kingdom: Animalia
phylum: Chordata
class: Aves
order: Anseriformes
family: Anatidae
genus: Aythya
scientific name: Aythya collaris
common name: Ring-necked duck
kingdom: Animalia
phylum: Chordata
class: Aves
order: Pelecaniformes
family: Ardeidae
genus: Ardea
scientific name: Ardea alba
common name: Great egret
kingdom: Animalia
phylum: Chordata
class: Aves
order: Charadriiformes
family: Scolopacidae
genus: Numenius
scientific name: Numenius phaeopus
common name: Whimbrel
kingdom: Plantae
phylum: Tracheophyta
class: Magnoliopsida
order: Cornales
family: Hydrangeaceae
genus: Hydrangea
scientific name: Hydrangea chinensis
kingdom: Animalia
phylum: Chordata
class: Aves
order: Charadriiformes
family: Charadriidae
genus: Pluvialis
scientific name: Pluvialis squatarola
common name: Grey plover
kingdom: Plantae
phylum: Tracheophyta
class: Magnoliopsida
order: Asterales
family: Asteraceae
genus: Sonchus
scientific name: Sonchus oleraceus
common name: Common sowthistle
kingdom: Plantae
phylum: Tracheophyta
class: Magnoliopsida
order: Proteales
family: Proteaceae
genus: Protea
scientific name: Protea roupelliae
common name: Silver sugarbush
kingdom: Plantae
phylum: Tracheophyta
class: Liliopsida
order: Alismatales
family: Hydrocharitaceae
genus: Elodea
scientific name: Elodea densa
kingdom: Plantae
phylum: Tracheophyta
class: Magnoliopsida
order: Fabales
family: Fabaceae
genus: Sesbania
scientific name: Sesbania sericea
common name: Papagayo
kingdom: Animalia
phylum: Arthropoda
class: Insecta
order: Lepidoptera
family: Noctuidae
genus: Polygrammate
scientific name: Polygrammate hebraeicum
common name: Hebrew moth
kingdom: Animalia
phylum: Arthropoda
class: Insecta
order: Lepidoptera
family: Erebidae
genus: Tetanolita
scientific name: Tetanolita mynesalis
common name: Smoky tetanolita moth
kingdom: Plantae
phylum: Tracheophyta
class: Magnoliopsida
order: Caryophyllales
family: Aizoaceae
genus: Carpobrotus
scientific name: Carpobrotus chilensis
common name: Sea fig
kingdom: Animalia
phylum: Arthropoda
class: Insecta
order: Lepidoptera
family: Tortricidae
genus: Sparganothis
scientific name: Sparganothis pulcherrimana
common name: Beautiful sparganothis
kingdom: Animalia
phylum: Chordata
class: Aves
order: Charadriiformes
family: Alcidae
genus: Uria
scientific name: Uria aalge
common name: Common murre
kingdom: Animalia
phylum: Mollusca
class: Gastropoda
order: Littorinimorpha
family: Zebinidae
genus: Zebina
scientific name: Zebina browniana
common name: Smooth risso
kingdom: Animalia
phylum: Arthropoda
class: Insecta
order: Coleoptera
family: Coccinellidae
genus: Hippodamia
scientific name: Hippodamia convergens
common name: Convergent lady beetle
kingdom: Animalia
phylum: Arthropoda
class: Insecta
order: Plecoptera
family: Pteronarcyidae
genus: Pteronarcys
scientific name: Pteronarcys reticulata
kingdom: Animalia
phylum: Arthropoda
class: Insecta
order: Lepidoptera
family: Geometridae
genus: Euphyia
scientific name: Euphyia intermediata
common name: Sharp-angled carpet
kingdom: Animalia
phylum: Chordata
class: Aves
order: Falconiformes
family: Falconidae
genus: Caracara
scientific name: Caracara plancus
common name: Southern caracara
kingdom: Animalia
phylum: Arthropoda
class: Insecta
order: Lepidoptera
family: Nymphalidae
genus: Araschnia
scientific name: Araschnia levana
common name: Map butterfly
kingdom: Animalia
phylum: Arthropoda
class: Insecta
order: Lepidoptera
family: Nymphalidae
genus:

──────────

> GOAL OF THE EXERCISE
Copy every line of the records above word for word, in the same order.

> SOLUTION BELOW
kingdom: Animalia
phylum: Chordata
class: Aves
order: Anseriformes
family: Anatidae
genus: Aythya
scientific name: Aythya collaris
common name: Ring-necked duck
kingdom: Animalia
phylum: Chordata
class: Aves
order: Pelecaniformes
family: Ardeidae
genus: Ardea
scientific name: Ardea alba
common name: Great egret
kingdom: Animalia
phylum: Chordata
class: Aves
order: Charadriiformes
family: Scolopacidae
genus: Numenius
scientific name: Numenius phaeopus
common name: Whimbrel
kingdom: Plantae
phylum: Tracheophyta
class: Magnoliopsida
order: Cornales
family: Hydrangeaceae
genus: Hydrangea
scientific name: Hydrangea chinensis
kingdom: Animalia
phylum: Chordata
class: Aves
order: Charadriiformes
family: Charadriidae
genus: Pluvialis
scientific name: Pluvialis squatarola
common name: Grey plover
kingdom: Plantae
phylum: Tracheophyta
class: Magnoliopsida
order: Asterales
family: Asteraceae
genus: Sonchus
scientific name: Sonchus oleraceus
common name: Common sowthistle
kingdom: Plantae
phylum: Tracheophyta
class: Magnoliopsida
order: Proteales
family: Proteaceae
genus: Protea
scientific name: Protea roupelliae
common name: Silver sugarbush
kingdom: Plantae
phylum: Tracheophyta
class: Liliopsida
order: Alismatales
family: Hydrocharitaceae
genus: Elodea
scientific name: Elodea densa
kingdom: Plantae
phylum: Tracheophyta
class: Magnoliopsida
order: Fabales
family: Fabaceae
genus: Sesbania
scientific name: Sesbania sericea
common name: Papagayo
kingdom: Animalia
phylum: Arthropoda
class: Insecta
order: Lepidoptera
family: Noctuidae
genus: Polygrammate
scientific name: Polygrammate hebraeicum
common name: Hebrew moth
kingdom: Animalia
phylum: Arthropoda
class: Insecta
order: Lepidoptera
family: Erebidae
genus: Tetanolita
scientific name: Tetanolita mynesalis
common name: Smoky tetanolita moth
kingdom: Plantae
phylum: Tracheophyta
class: Magnoliopsida
order: Caryophyllales
family: Aizoaceae
genus: Carpobrotus
scientific name: Carpobrotus chilensis
common name: Sea fig
kingdom: Animalia
phylum: Arthropoda
class: Insecta
order: Lepidoptera
family: Tortricidae
genus: Sparganothis
scientific name: Sparganothis pulcherrimana
common name: Beautiful sparganothis
kingdom: Animalia
phylum: Chordata
class: Aves
order: Charadriiformes
family: Alcidae
genus: Uria
scientific name: Uria aalge
common name: Common murre
kingdom: Animalia
phylum: Mollusca
class: Gastropoda
order: Littorinimorpha
family: Zebinidae
genus: Zebina
scientific name: Zebina browniana
common name: Smooth risso
kingdom: Animalia
phylum: Arthropoda
class: Insecta
order: Coleoptera
family: Coccinellidae
genus: Hippodamia
scientific name: Hippodamia convergens
common name: Convergent lady beetle
kingdom: Animalia
phylum: Arthropoda
class: Insecta
order: Plecoptera
family: Pteronarcyidae
genus: Pteronarcys
scientific name: Pteronarcys reticulata
kingdom: Animalia
phylum: Arthropoda
class: Insecta
order: Lepidoptera
family: Geometridae
genus: Euphyia
scientific name: Euphyia intermediata
common name: Sharp-angled carpet
kingdom: Animalia
phylum: Chordata
class: Aves
order: Falconiformes
family: Falconidae
genus: Caracara
scientific name: Caracara plancus
common name: Southern caracara
kingdom: Animalia
phylum: Arthropoda
class: Insecta
order: Lepidoptera
family: Nymphalidae
genus: Araschnia
scientific name: Araschnia levana
common name: Map butterfly
kingdom: Animalia
phylum: Arthropoda
class: Insecta
order: Lepidoptera
family: Nymphalidae
genus:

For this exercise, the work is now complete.